>> Start GIVEN ENTRIES
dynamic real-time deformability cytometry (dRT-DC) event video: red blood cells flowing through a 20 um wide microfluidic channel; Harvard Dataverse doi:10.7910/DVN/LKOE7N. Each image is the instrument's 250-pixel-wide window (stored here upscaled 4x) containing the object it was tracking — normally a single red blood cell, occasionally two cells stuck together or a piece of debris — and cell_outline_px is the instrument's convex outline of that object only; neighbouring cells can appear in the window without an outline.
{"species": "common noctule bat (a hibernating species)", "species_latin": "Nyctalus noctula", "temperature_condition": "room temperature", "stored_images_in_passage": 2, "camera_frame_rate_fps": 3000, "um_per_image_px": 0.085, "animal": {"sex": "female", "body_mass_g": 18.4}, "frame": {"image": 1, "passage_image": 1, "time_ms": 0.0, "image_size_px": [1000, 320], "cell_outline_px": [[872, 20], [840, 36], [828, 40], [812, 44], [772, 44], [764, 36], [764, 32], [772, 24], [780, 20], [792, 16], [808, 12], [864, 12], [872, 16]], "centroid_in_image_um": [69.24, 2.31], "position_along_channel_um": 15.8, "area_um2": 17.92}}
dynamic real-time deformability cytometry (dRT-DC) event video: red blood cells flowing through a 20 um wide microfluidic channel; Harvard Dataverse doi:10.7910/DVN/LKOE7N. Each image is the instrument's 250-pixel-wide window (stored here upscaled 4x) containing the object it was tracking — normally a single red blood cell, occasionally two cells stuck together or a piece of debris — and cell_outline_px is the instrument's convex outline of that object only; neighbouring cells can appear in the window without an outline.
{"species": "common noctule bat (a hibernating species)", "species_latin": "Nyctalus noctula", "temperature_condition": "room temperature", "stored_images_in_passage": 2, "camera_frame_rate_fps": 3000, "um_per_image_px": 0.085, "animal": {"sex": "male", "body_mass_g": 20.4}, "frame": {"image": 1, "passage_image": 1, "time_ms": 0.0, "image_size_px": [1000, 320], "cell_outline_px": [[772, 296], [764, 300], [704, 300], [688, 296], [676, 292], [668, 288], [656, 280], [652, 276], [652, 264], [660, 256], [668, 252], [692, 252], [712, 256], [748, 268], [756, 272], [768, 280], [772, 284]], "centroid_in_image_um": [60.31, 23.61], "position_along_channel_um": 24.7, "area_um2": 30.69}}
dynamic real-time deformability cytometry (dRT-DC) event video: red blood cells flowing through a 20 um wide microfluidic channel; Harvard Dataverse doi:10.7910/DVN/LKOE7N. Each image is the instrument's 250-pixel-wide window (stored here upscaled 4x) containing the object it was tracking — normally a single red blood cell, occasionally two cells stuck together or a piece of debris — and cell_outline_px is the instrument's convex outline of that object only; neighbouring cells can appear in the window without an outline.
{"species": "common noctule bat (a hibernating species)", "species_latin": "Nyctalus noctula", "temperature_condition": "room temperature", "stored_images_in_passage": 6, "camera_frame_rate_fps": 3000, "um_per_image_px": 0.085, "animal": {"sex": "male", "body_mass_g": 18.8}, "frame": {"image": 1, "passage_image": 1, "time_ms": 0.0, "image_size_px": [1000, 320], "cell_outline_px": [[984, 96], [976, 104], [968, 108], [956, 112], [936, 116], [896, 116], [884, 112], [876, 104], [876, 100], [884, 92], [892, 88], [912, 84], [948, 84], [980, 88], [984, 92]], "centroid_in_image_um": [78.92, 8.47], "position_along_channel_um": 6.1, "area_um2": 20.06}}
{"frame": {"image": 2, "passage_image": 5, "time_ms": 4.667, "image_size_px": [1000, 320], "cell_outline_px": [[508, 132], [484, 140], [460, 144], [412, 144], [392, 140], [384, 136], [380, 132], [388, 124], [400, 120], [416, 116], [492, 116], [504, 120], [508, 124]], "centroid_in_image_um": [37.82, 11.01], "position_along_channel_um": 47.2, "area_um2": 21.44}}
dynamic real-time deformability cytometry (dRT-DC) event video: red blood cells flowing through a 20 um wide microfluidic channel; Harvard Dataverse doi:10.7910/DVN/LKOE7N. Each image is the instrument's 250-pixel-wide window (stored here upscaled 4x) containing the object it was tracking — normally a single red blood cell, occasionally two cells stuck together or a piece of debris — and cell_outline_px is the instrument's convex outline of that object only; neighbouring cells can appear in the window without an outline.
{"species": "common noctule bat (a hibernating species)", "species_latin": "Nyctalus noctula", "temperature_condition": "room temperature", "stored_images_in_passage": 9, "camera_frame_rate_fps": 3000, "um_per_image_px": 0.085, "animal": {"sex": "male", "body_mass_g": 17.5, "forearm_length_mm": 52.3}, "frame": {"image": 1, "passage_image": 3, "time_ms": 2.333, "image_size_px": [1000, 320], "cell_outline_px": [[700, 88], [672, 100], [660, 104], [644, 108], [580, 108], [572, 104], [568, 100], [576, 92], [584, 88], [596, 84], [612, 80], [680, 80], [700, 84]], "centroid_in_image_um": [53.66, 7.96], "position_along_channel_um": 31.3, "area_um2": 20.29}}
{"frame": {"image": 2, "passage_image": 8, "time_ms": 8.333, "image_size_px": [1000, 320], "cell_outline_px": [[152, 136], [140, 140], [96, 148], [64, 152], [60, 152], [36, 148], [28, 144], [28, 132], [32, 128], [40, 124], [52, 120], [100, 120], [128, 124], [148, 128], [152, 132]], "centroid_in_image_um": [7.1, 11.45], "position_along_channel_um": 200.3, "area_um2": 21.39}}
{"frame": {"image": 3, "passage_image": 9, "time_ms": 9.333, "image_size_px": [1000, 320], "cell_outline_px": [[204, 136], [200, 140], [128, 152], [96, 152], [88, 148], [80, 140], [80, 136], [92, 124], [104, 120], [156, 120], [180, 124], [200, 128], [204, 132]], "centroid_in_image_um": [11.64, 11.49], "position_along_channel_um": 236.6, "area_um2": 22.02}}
>> End GIVEN ENTRIES
▶ **WORK TO COMPLETE**
Output the full listing without altering anything.

▶ **FINAL ANSWER**
dynamic real-time deformability cytometry (dRT-DC) event video: red blood cells flowing through a 20 um wide microfluidic channel; Harvard Dataverse doi:10.7910/DVN/LKOE7N. Each image is the instrument's 250-pixel-wide window (stored here upscaled 4x) containing the object it was tracking — normally a single red blood cell, occasionally two cells stuck together or a piece of debris — and cell_outline_px is the instrument's convex outline of that object only; neighbouring cells can appear in the window without an outline.
{"species": "common noctule bat (a hibernating species)", "species_latin": "Nyctalus noctula", "temperature_condition": "room temperature", "stored_images_in_passage": 2, "camera_frame_rate_fps": 3000, "um_per_image_px": 0.085, "animal": {"sex": "female", "body_mass_g": 18.4}, "frame": {"image": 1, "passage_image": 1, "time_ms": 0.0, "image_size_px": [1000, 320], "cell_outline_px": [[872, 20], [840, 36], [828, 40], [812, 44], [772, 44], [764, 36], [764, 32], [772, 24], [780, 20], [792, 16], [808, 12], [864, 12], [872, 16]], "centroid_in_image_um": [69.24, 2.31], "position_along_channel_um": 15.8, "area_um2": 17.92}}
dynamic real-time deformability cytometry (dRT-DC) event video: red blood cells flowing through a 20 um wide microfluidic channel; Harvard Dataverse doi:10.7910/DVN/LKOE7N. Each image is the instrument's 250-pixel-wide window (stored here upscaled 4x) containing the object it was tracking — normally a single red blood cell, occasionally two cells stuck together or a piece of debris — and cell_outline_px is the instrument's convex outline of that object only; neighbouring cells can appear in the window without an outline.
{"species": "common noctule bat (a hibernating species)", "species_latin": "Nyctalus noctula", "temperature_condition": "room temperature", "stored_images_in_passage": 2, "camera_frame_rate_fps": 3000, "um_per_image_px": 0.085, "animal": {"sex": "male", "body_mass_g": 20.4}, "frame": {"image": 1, "passage_image": 1, "time_ms": 0.0, "image_size_px": [1000, 320], "cell_outline_px": [[772, 296], [764, 300], [704, 300], [688, 296], [676, 292], [668, 288], [656, 280], [652, 276], [652, 264], [660, 256], [668, 252], [692, 252], [712, 256], [748, 268], [756, 272], [768, 280], [772, 284]], "centroid_in_image_um": [60.31, 23.61], "position_along_channel_um": 24.7, "area_um2": 30.69}}
dynamic real-time deformability cytometry (dRT-DC) event video: red blood cells flowing through a 20 um wide microfluidic channel; Harvard Dataverse doi:10.7910/DVN/LKOE7N. Each image is the instrument's 250-pixel-wide window (stored here upscaled 4x) containing the object it was tracking — normally a single red blood cell, occasionally two cells stuck together or a piece of debris — and cell_outline_px is the instrument's convex outline of that object only; neighbouring cells can appear in the window without an outline.
{"species": "common noctule bat (a hibernating species)", "species_latin": "Nyctalus noctula", "temperature_condition": "room temperature", "stored_images_in_passage": 6, "camera_frame_rate_fps": 3000, "um_per_image_px": 0.085, "animal": {"sex": "male", "body_mass_g": 18.8}, "frame": {"image": 1, "passage_image": 1, "time_ms": 0.0, "image_size_px": [1000, 320], "cell_outline_px": [[984, 96], [976, 104], [968, 108], [956, 112], [936, 116], [896, 116], [884, 112], [876, 104], [876, 100], [884, 92], [892, 88], [912, 84], [948, 84], [980, 88], [984, 92]], "centroid_in_image_um": [78.92, 8.47], "position_along_channel_um": 6.1, "area_um2": 20.06}}
{"frame": {"image": 2, "passage_image": 5, "time_ms": 4.667, "image_size_px": [1000, 320], "cell_outline_px": [[508, 132], [484, 140], [460, 144], [412, 144], [392, 140], [384, 136], [380, 132], [388, 124], [400, 120], [416, 116], [492, 116], [504, 120], [508, 124]], "centroid_in_image_um": [37.82, 11.01], "position_along_channel_um": 47.2, "area_um2": 21.44}}
dynamic real-time deformability cytometry (dRT-DC) event video: red blood cells flowing through a 20 um wide microfluidic channel; Harvard Dataverse doi:10.7910/DVN/LKOE7N. Each image is the instrument's 250-pixel-wide window (stored here upscaled 4x) containing the object it was tracking — normally a single red blood cell, occasionally two cells stuck together or a piece of debris — and cell_outline_px is the instrument's convex outline of that object only; neighbouring cells can appear in the window without an outline.
{"species": "common noctule bat (a hibernating species)", "species_latin": "Nyctalus noctula", "temperature_condition": "room temperature", "stored_images_in_passage": 9, "camera_frame_rate_fps": 3000, "um_per_image_px": 0.085, "animal": {"sex": "male", "body_mass_g": 17.5, "forearm_length_mm": 52.3}, "frame": {"image": 1, "passage_image": 3, "time_ms": 2.333, "image_size_px": [1000, 320], "cell_outline_px": [[700, 88], [672, 100], [660, 104], [644, 108], [580, 108], [572, 104], [568, 100], [576, 92], [584, 88], [596, 84], [612, 80], [680, 80], [700, 84]], "centroid_in_image_um": [53.66, 7.96], "position_along_channel_um": 31.3, "area_um2": 20.29}}
{"frame": {"image": 2, "passage_image": 8, "time_ms": 8.333, "image_size_px": [1000, 320], "cell_outline_px": [[152, 136], [140, 140], [96, 148], [64, 152], [60, 152], [36, 148], [28, 144], [28, 132], [32, 128], [40, 124], [52, 120], [100, 120], [128, 124], [148, 128], [152, 132]], "centroid_in_image_um": [7.1, 11.45], "position_along_channel_um": 200.3, "area_um2": 21.39}}
{"frame": {"image": 3, "passage_image": 9, "time_ms": 9.333, "image_size_px": [1000, 320], "cell_outline_px": [[204, 136], [200, 140], [128, 152], [96, 152], [88, 148], [80, 140], [80, 136], [92, 124], [104, 120], [156, 120], [180, 124], [200, 128], [204, 132]], "centroid_in_image_um": [11.64, 11.49], "position_along_channel_um": 236.6, "area_um2": 22.02}}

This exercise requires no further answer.